A white Democrat wrote at the time that Manly’s “article would make an easy victory for us…”
Although many black men avoided the polls, others attempted to vote.
The white supremacists burned the two-story building that housed Manly’s newspaper. They even took a photograph, posing in front of the burnt building with their guns. Manly had already fled the city.
The armed white supremacists forced the mayor, the board of Alderman, and the police chief to resign at City Hall. They were replaced with the attacker’s white allies. Silas Wright, a white Republican, was called a “white n—–” and replaced by Waddell.
White supremacists smile for the camera after burning down the only black-owned newspaper in Wilmington during the 1898 massacre. Alexander Manly, the publisher of the paper, was forced into exile along with hundreds of other black citizens.

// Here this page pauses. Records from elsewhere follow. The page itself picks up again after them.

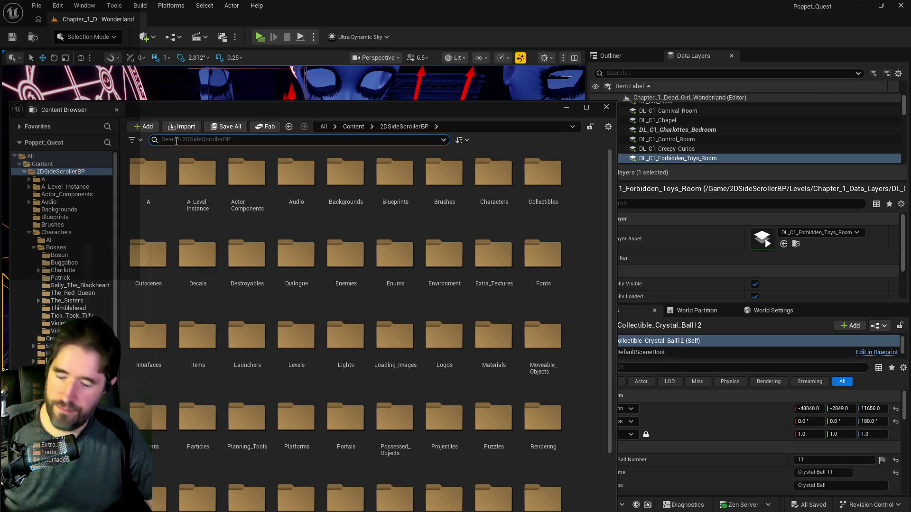
{"action": "type", "text": "tinka pa"}
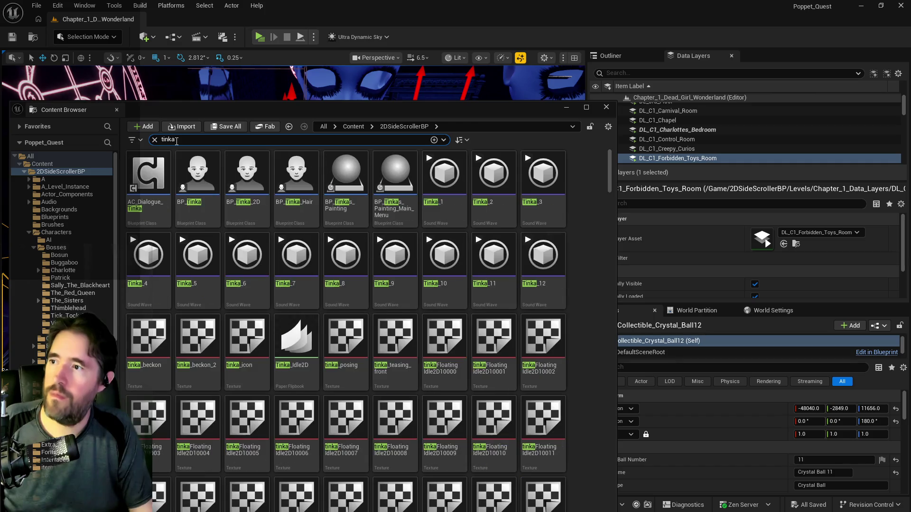
{"action": "type", "text": "i"}
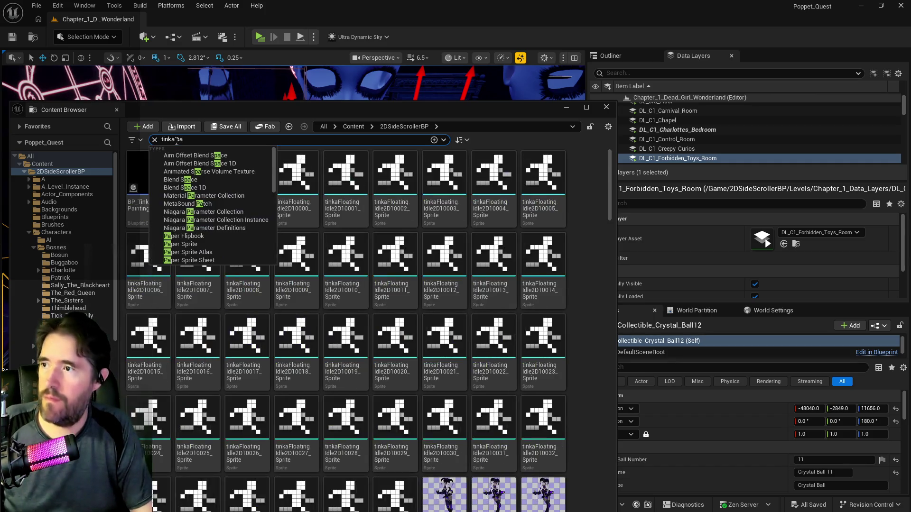
{"action": "left_click", "coordinate": [151, 224]}
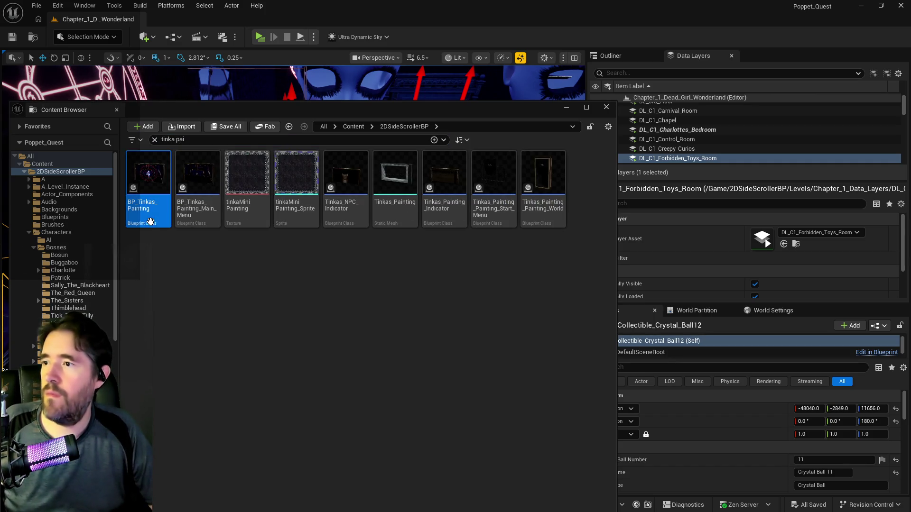
{"action": "double_click", "coordinate": [148, 190]}
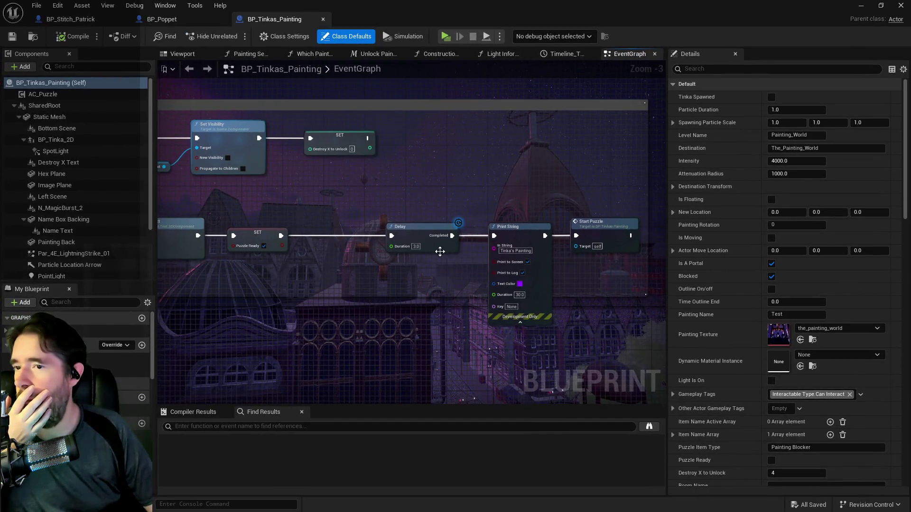
Wire Delay's Completed straight into Start Puzzle, delete Print String, then compile and save
{"action": "left_click_drag", "start_coordinate": [452, 236], "coordinate": [575, 237]}
{"action": "left_click", "coordinate": [515, 228]}
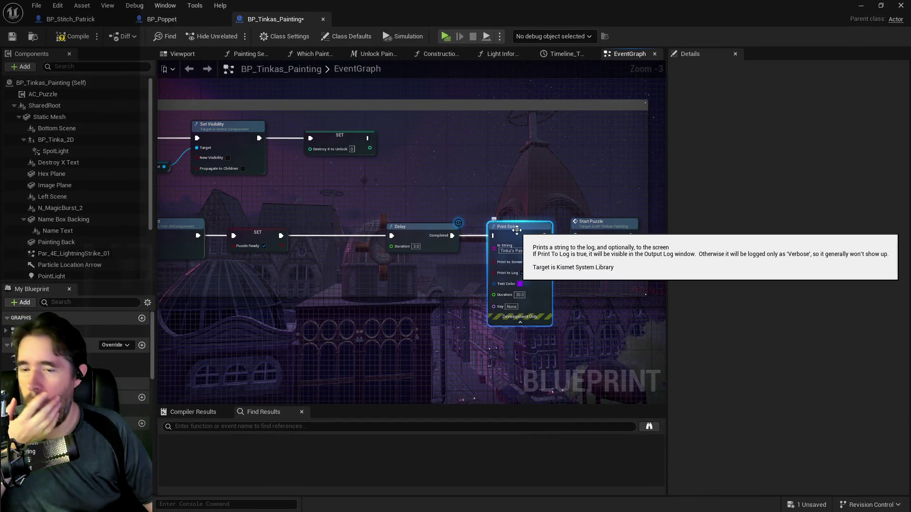
{"action": "key", "text": "Delete"}
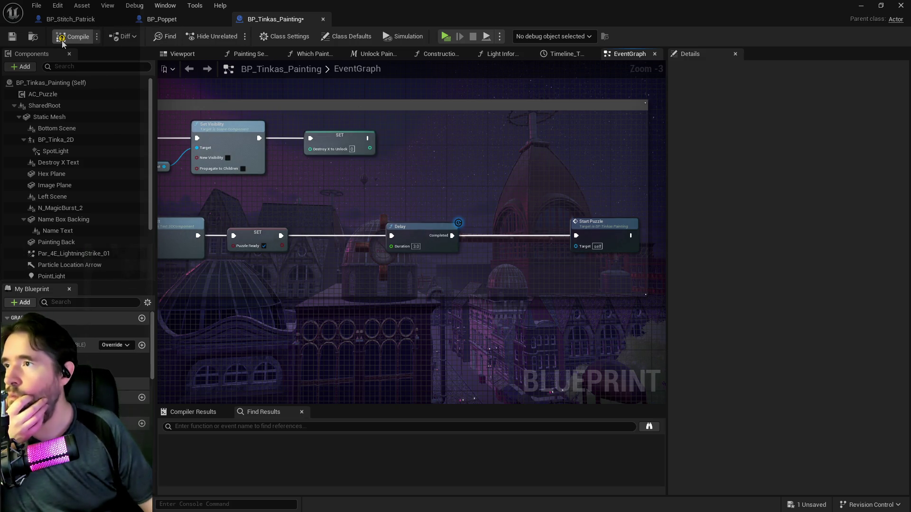
{"action": "left_click", "coordinate": [13, 37]}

Armed men, including the racist vigilante Red Shirts, descended on the city on horseback, shooting and killing many black people. They had a list of black people and white allies that were targets to be banished or killed. They also used “disciplined military action” to attack black neighborhoods.
The number of murdered is unknown; numbers range from 9 to more than 300 people. Daniel Wright, a black politician, was shot 40 times in the back.
The Governor at the time, Daniel Russell, “eventually” sent the Wilmington Light Infantry, but the infantry “brought more fear than peace to black neighborhoods.”
More than 1,400 black people were banished. Many people ran and hid in the neighboring wilderness, terrified of being found.
People were exiled because they were leaders who wanted citizenship or openly opposed the anti-black campaign; other black people were too successful and offended white people. In addition, white leaders who allied with black people were banished.
White Fusionist and Deputy Sheriff George French was almost hung, but instead he was exiled. Chief of Police John Melton was accosted by a mob and only escaped because soldiers intervened. Melton was put on a train to Washington, D.C. Black businessmen, Salem J. Bell and Robert B. Pickens, were also forced onto a train.
The Wilmington Morning Star explained that Ari Bryant, a black barber shop owner, was banished because he was “looked upon by the Negroes as a high and mighty leader.”
Thomas C. Miller, a black loan provider, among other things, was murdered outright. A white supremacists said Miller was “one Negro that we could not make keep quiet and he talked and talked until Ed McKoy’s gun went ‘click click’ and when we told him to shut up, he kept a little quieter.”
Two weeks after the violent political attack Waddell lied to Collier’s Magazine that “there was no intimidation in the establishment of the present city government.”
Reports varied as to how many blacks were slaughtered, as newspapers reported nine deaths, while members of the mob suggested as many as 100 had been killed. Other figures suggest as many as 300 blacks were killed during the coup.
Republican President at the time William McKinley received telegrams and visitors who told him black North Carolinians needed help. McKinley did nothing.
The following year Democrats passed literacy tests and poll taxes for voters. The News & Observer published an editorial that these initiatives would prevent a partnership between poor white people and black people, or “low-born scum and quondam slaves.”
More than 85 percent of the state’s eligible voters at the time voted in 1896. That number dropped by roughly 41 percent to less than 50 percent voter turnout in 1904.
White people began outnumbering black people in Wilmington after the 1898 attack. The U.S. Census said the city’s population was more than 106,400 people in 2010. The white population comprised about 73.5 percent while black people represented about 19.9 percent of the population.
White Christians attended church the Sunday after the violent overthrow. Rev. Payton H. Hoge said “we have taken a city, to God be the praise.”
The New York Times wrote decades later that, “Northern men no longer denounce the suppression of the Negro vote in the South as it used to be in Reconstruction days. The necessity of it under the supreme law of self-preservation is candidly recognized.”